Tuesday, August 18, 2009

Balancing Act


(real beer?! can it be?)



In the past few weeks, I feel like I've really learned the meaning of balance. I've been really working hard on getting back into a healthy routine since I left my job at the end of July to become a personal trainer/writer full time. I mean I had a few weeks to do nothing but work out and write and lay on the beach, right? Should have been easy, right? Unfortunately, that was not the case.

Somehow -- and I don't know how it happened -- I developed a social life. Guess that's what happens when you aren't working 40-plus hours a week and commuting 3 hours a day. Who knew? Well, anyway, a social life after 21 years of age often involves a decent amount of drinking, and that was definitely not part of my shape-up plan. Neither was an impromptu one-night trip to Michigan to live it up like a sorostitute again for one of my oldest friend's birthdays. Neither were dates with boys who do not understand why on earth you would order a light beer when it tastes like water (not that I think this, but to guys my Corona/Miller/[insert classy domestic beer] light is boring, and I'm trying to be more adventurous here!), and who think lettuce's only use is to add crunch to a burger. But the thing is, all of these things I hadn't planned on are actually pretty enjoyable, and I've been SO much happier lately. I have a life for the first time in what feels like ages, I'm meeting new people, and I'm loving summer in Chicago. And I'm learning that a few extra calories here and there don't have to completely throw me off.

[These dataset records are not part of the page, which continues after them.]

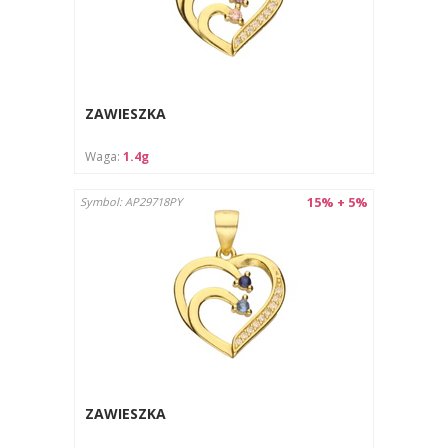
ZAWIESZKA
Waga:
1.4g
15% + 5%
Symbol: AP29718PY
ZAWIESZKA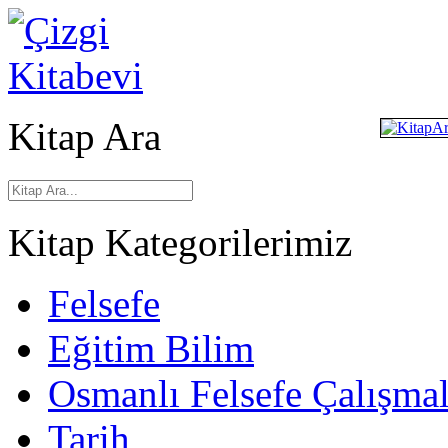
Kitap Ara
Kitap Kategorilerimiz
Felsefe
Eğitim Bilim
Osmanlı Felsefe Çalışmal
Tarih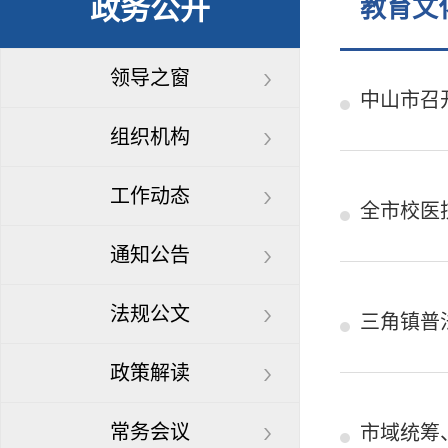
政务公开
教育文
领导之窗
中山市召
组织机构
工作动态
全市校医
通知公告
法规公文
三角镇普
政策解读
常务会议
市域统筹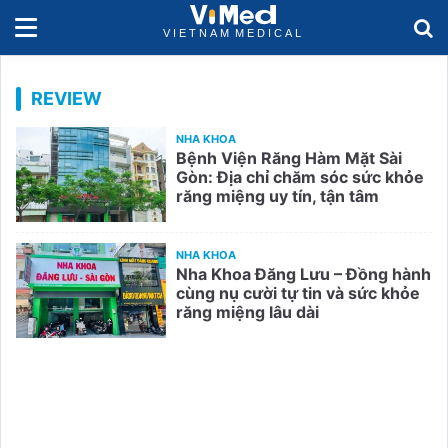
REVIEW
NHA KHOA
Bệnh Viện Răng Hàm Mặt Sài
Gòn: Địa chỉ chăm sóc sức khỏe
răng miệng uy tín, tận tâm
NHA KHOA
Nha Khoa Đăng Lưu – Đồng hành
cùng nụ cười tự tin và sức khỏe
răng miệng lâu dài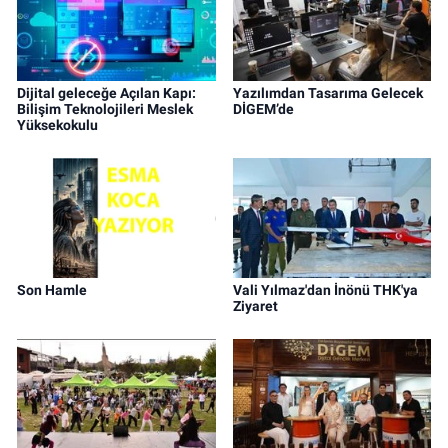
Dijital geleceğe Açılan Kapı:
Yazılımdan Tasarıma Gelecek
Bilişim Teknolojileri Meslek
DİGEM’de
Yüksekokulu
Son Hamle
Vali Yılmaz'dan İnönü THK'ya
Ziyaret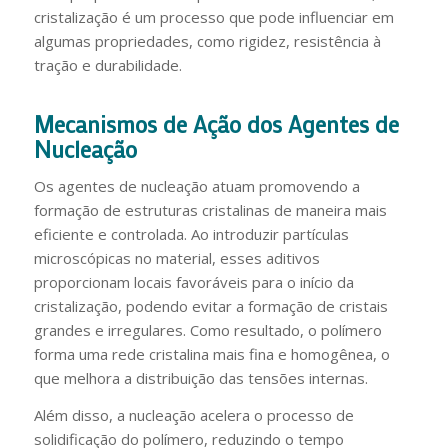
cristalização é um processo que pode influenciar em
algumas propriedades, como rigidez, resistência à
tração e durabilidade.
Mecanismos de Ação dos Agentes de
Nucleação
Os agentes de nucleação atuam promovendo a
formação de estruturas cristalinas de maneira mais
eficiente e controlada. Ao introduzir partículas
microscópicas no material, esses aditivos
proporcionam locais favoráveis para o início da
cristalização, podendo evitar a formação de cristais
grandes e irregulares. Como resultado, o polímero
forma uma rede cristalina mais fina e homogênea, o
que melhora a distribuição das tensões internas.
Além disso, a nucleação acelera o processo de
solidificação do polímero, reduzindo o tempo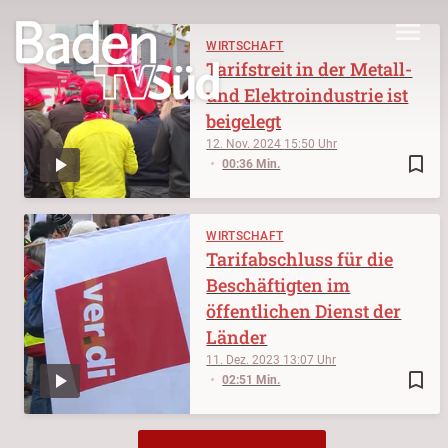
menu
WIRTSCHAFT
Tarifstreit in der Metall-
und Elektroindustrie ist
beigelegt
12. Nov. 2024
15:50
bookmark_border
00:36 Min.
WIRTSCHAFT
Tarifabschluss für die
Beschäftigten im
öffentlichen Dienst der
Länder
11. Dez. 2023
13:07
bookmark_border
02:51 Min.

Oh, right, and I'm relearning this whole flexibility thing, which for a semi Type-A personality like myself, can be a bit difficult to master at times. I'm kicking ass at the gym, and training for a half marathon with a friend long-distance (hi, Rach!). I've been lifting a ton again too, which I love because my body always looks better even if the pounds aren't flying off. And truth be told, I love lifting as much as possible and feeling like a total dude at the gym. Anyway, all of this has been a good lesson for me, and I've been handling it rather well. Was every day the epitome of balance? Was I perfect? Not by a long shot. But overall, the pattern has been pretty good. I eat well most days, and if someone calls and wants to go out, I can handle it without thinking that 2 drinks is going to completely derail me. Even if I get off track for a few days (uhhh, this weekend included two nights of staying out until 4am --who am I!?), I'm finding that I'm much better able to deal. And get back on track the next chance I get. I think I may be heading towards --dare I say it? --normal eating territory. And it feels pretty good.


This is totally me at the gym everyday. Juuuust kidding.